RHT sees growth drivers in India

Healthcare sector there is nascent, but is growing under the state's support of private, even foreign, participation.

Published Sun, Mar 20, 2016 · 09:50 PM

THREE factors are going to drive healthcare demand in India: an enormous supply-demand gap of speciality hospitals, rising occurrences of lifestyle diseases, and the emergence of medical tourism.

And this is good news for Religare Health Trust (RHT), which owns 12 hospitals and operates two more across 13 states in India, CEO Gurpreet Singh Dhillon told The Business Times in a recent interview.

Currently, its facilities provide quaternary and tertiary healthcare - that is, more advanced levels of medicine that are highly specialised and not widely accessible.

For this reason, they tend to be in Tier 1 cities such as Kolkata, Bengaluru, Chennai, Mumbai and New Delhi - where most of its patients, who fall within the top 40 per cent bracket in a national population of 1.2 billion, tend to reside.

Mr Dhillon sees a wide supply-demand gap in speciality hospitals, and a great opportunity for the private sector - even foreign companies like itself - to fill that gap.

In India, healthcare is severely under-funded by the government, which spends about 4 per cent of its gross domestic product (GDP) on the sector, a far cry from the global average of 10 per cent, according to World Bank data.

In fact, the private sector accounts for almost three-quarters of India's total healthcare expenditure, and owns three-quarters of the country's hospitals.

Healthcare is one of the few sectors where 100 per cent foreign direct investment is allowed under the automatic route, without needing prior approval from the regulators in India.

This is significant given how protectionist India has been considered in its trade policies due to its restrictions on foreign ownership in sectors like telecommunications and insurance.

Things may be improving. In its latest budget, the Indian government announced that it would provide health insurance of up to 100,000 Indian rupees (S$2,047) per family. Some 3,000 generic pharmacies will also open across the country to tackle the shortage of drugs in rural areas.

The government is also encouraging public-private partnerships in the healthcare sector, acutely aware that it may be doing its maximum already while sticking to a fiscally responsible budget and deficit targets.

The private healthcare sector, therefore, has taken the lead.

Meanwhile, rising affluence and a burgeoning middle class have led to a huge rise in what are termed "lifestyle diseases" - cancer, diabetes, heart and liver diseases - ailments that result from lifestyle choices.

"As a country develops from a rural-based economy towards a more sedentary lifestyle, every time there is a big jump in middle class, there is always a big jump in lifestyle diseases," Mr Dhillon pointed out. "This is a shift from communicable diseases like malaria and dengue, which used to be predominantly what most hospitals in India were focused on for the past 10-20 years."

This creates a need for more speciality hospitals, wholly focused on either oncology, or cardiology, or several of these specialisations housed under the same roof.

Besides Fortis Healthcare and Apollo Hospitals Group, which began operations in 2001 and 1983 respectively, healthcare in India is still a very nascent industry with a lot of room to grow.

Fortis is the sponsor for the trust and currently the only operator of the trust's hospitals, although RHT is on the lookout for more operators to reduce its single operator risk. Fortis also fully owns the trust manager.

RHT is also working with Fortis to introduce oncology as a speciality to its major hospitals at BG Road, Bangalore, and in Shalimar Bagh, Delhi.

At its Mohali hospital which RHT acquired in May 2014, a new oncology wing was also recently completed.

The third growth driver is the slow but sure emergence of medical tourism in India. While medical tourism in the country has not been as prominent as in Singapore and Thailand, major Indian hospitals have been seeing their revenue growing steadily from this slice of the pie.

Three years ago, big hospital chains used to get 5-6 per cent of their turnover from medical tourists; nowadays it's about 8-9 per cent.
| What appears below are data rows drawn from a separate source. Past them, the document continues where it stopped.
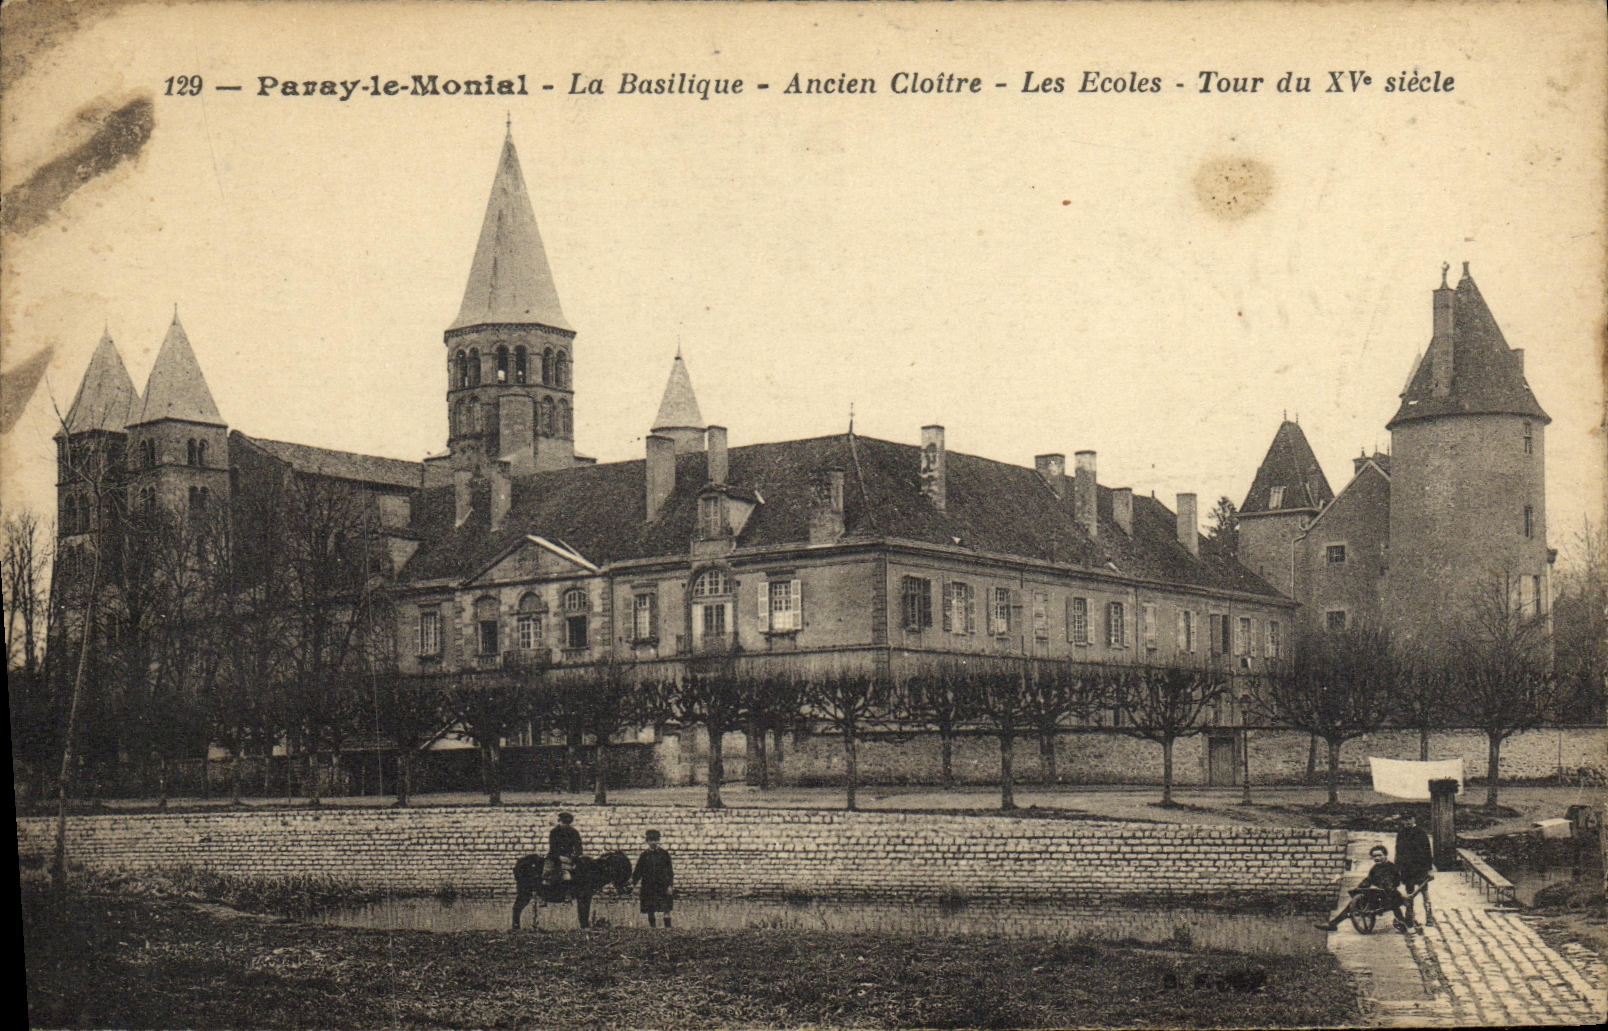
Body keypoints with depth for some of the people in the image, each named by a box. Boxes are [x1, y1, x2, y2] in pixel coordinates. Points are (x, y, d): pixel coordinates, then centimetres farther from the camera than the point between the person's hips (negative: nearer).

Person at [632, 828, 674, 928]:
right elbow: (638, 871, 9)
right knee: (650, 911, 5)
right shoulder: (644, 856, 6)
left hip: (662, 885, -1)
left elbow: (669, 871, 3)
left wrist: (670, 885, -5)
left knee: (666, 909, -8)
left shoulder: (664, 854, 3)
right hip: (648, 888, 2)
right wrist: (633, 883, -2)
According to India Brand Equity Foundation, Indian medical tourism is expected to grow from around US$3 billion to US$8 billion from 2015 to 2020 at a compound annual growth rate of 20 per cent.

India is gradually building up an ecosystem of not just more hospitals, but also a broader support system from airports to an insurance system for foreign tourists.

Meanwhile, even though its number of doctors and nurses as a ratio to population falls far short of the world median, a "reverse brain drain" is occurring, Mr Dhillon said.

"For the first time, very interestingly, you are seeing doctors head back to India from the US or UK, which is a reverse brain drain never seen before in the last 10 years, a sign that maybe they see optimism in this sector."

As for the trust, it plans to add about 550 beds in the next two to three years. It currently operates about 2,600 beds. The total capacity its portfolio can reach is about 5,500 beds.

For now, brownfield expansion has proven to be a more yield-accretive option over acquisitions, despite the trust's advantage of low gearing. This is because of the dearth of Grade A healthcare assets in India, Mr Dhillon added.

The trust is also doing some greenfield development, such as a mother-and-child facility it is erecting in Ludhiana, North India.